Но как раз накануне предполагаемого бегства заговорщиков временно перевели в соседнее помещение. Естественно, дыра была обнаружена. Охрану усилили. Надежда на побег исчезла.
В том же месяце Франция была взбудоражена новым событием: парижской полицией был раскрыт монархический заговор, в дальнейшем получивший известность под именем «заговора Бротье».
Аббат Андре Шарль Бротье, один из тайных эмиссаров Людовика XVIII, много месяцев вёл успешную тайную войну против Республики. Ему удалось создать ряд полулегальных организаций, которые, выступая под безобидными названиями, вроде «Филантропический институт» или «Друзья порядка», вербовали сторонников для контрреволюционного переворота. Центральным ядром этих организаций стал комитет, возглавляемый Бротье, бывшим морским офицером Дюверн де Прелем и отставным сановником Лавилернуа. Комитет Бротье при содействии депутатов-монархистов готовил военный мятеж против Директории, когда неосторожные действия одного из заговорщиков обнаружили и сорвали все планы роялистов.
Процесс по делу Бротье быстро разочаровал бабувистов, как и всех патриотов страны. Правительство отнеслось к разоблачённым монархистам с предельной мягкостью. Хотя сразу же стало ясно, что Бротье и Прель, получавшие щедрую помощь из-за рубежа, готовили своё чёрное дело на протяжении почти целого года, и хотя вожаки заговора, стараясь спасти жизнь, шли на весьма откровенные признания, следствие было быстро прекращено, а решение суда вызвало только недоумение и гнев честных республиканцев: один лишь Прель, ставший козлом отпущения, был приговорен к десяти годам тюрьмы; для Лавилернуа срок заключения ограничился годом, Бротье же и остальные заговорщики были оправданы.
Стало ясно, что Директория сражается с врагами слева и справа различным оружием: если против «террористов» она применяет остро отточенную сталь, то роялистов бьёт, подобно гладиаторам Коммода, мечом, изготовленным из дерева.
Процесс бабувистов начался 2 вантоза V года Республики (20 февраля 1797 года).
Длительные приготовления дали возможность правительству тщательно подобрать состав суда.
Председатель, гражданин Гандон, был хорошо известен как верный и исполнительный чиновник Директории. Ему было абсолютно неважно, кто прав, кто виноват, — он получал задание и делал всё для того, чтобы задание выполнялось и хозяева оставались довольны. Так и на этот раз он не собирался отступать или идти кружными путями — нужно было осудить «анархистов», и председатель заранее знал, что они будут осуждены.

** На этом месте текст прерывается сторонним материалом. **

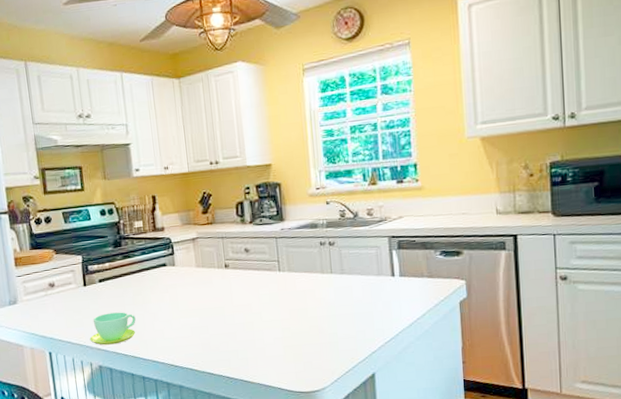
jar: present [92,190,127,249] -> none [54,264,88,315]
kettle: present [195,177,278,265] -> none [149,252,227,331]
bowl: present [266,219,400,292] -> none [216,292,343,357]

Под стать председателю суда были и «национальные обвинители» Вейяр и Байи. Первый из них стремился стать депутатом и рассчитывал, что удачное проведение дела осуществит его мечту; второй, вне зависимости от всего остального, люто ненавидел «террористов» и мечтал о монархии, что делало его злобную запальчивость по отношению к Равным вполне искренней и достаточно впечатляющей.
На таких людей правительство вполне могло положиться.

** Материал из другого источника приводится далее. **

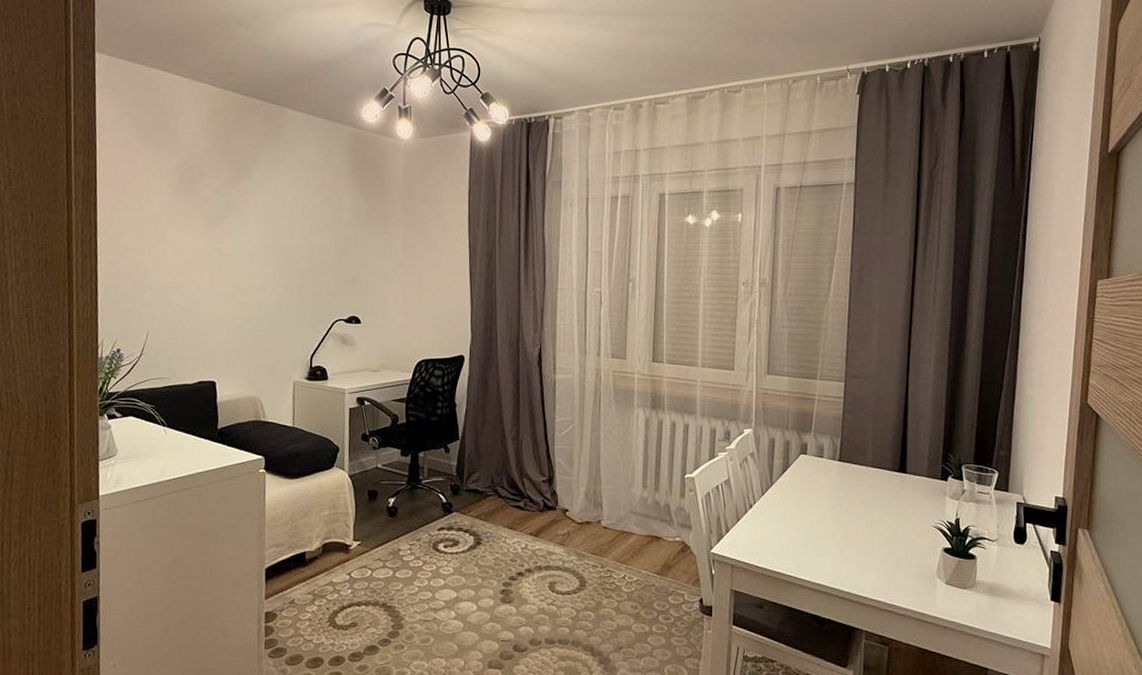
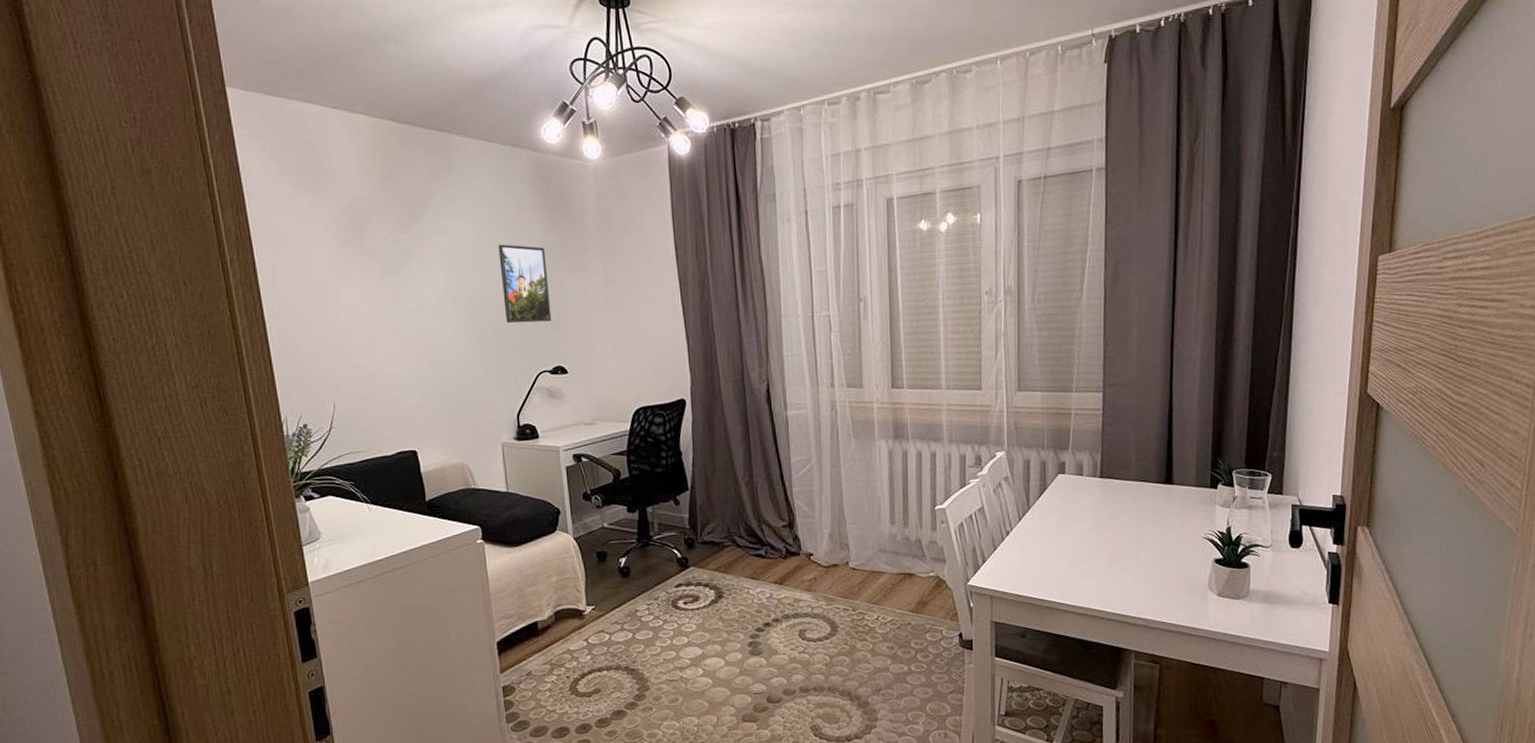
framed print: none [311,204,354,276] -> present [498,244,552,324]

Обвинение располагало свидетелями.
Среди них, разумеется, первое место занимал Гризель. Подсудимые пытались отвести этого «свидетеля», многократно напоминая, что он был доносчиком, имевшим корысть от своего чёрного дела, и вследствие этого по закону не мог выступать на суде. Но государственные обвинители придумали смехотворную уловку: они квалифицировали Гризеля не как «доносчика», а как «разоблачителя преступления», поскольку-де свой первый донос он сделал не полицейским, а самой Директории.
Кроме Гризеля свидетелями обвинения выступили многочисленные шпики и полицейские агенты, показывающие именно то, что от них требовали.
Здесь, правда, хозяев положения подчас ожидали весьма неприятные сюрпризы.
Солдаты бывшего Полицейского легиона Менье и Барбье за участие в беспорядках были приговорены к десяти годам тюрьмы. Им намекнули, что срок может быть сильно сокращён, если они дадут нужные показания по делу Бабёфа. Однако, доставленные в Вандом, оба не оправдали ожидания властей: они отказались от всего, что им было ранее внушено, приветствовали бабувистов как своих братьев и заверили, что сочтут за честь разделить их судьбу и славу.
Главный представитель защиты, Пьер Франсуа Реаль, был человеком умным, ловким, хорошо знавшим, что надо и чего можно желать в данный момент. В прошлом — заместитель прокурора Коммуны Шометта, в будущем — сановник и любимец Наполеона, он всего лишь несколько месяцев назад громил Равных в прессе и утверждал, будто Бабёф «получает деньги от Питта». Сегодня Реаль брался защищать бабувистов, поскольку видел, что процесс обещает быть громким и ещё больше упрочит его репутацию опытного и талантливого адвоката, а пренебрегать подобным конечно же не стоило.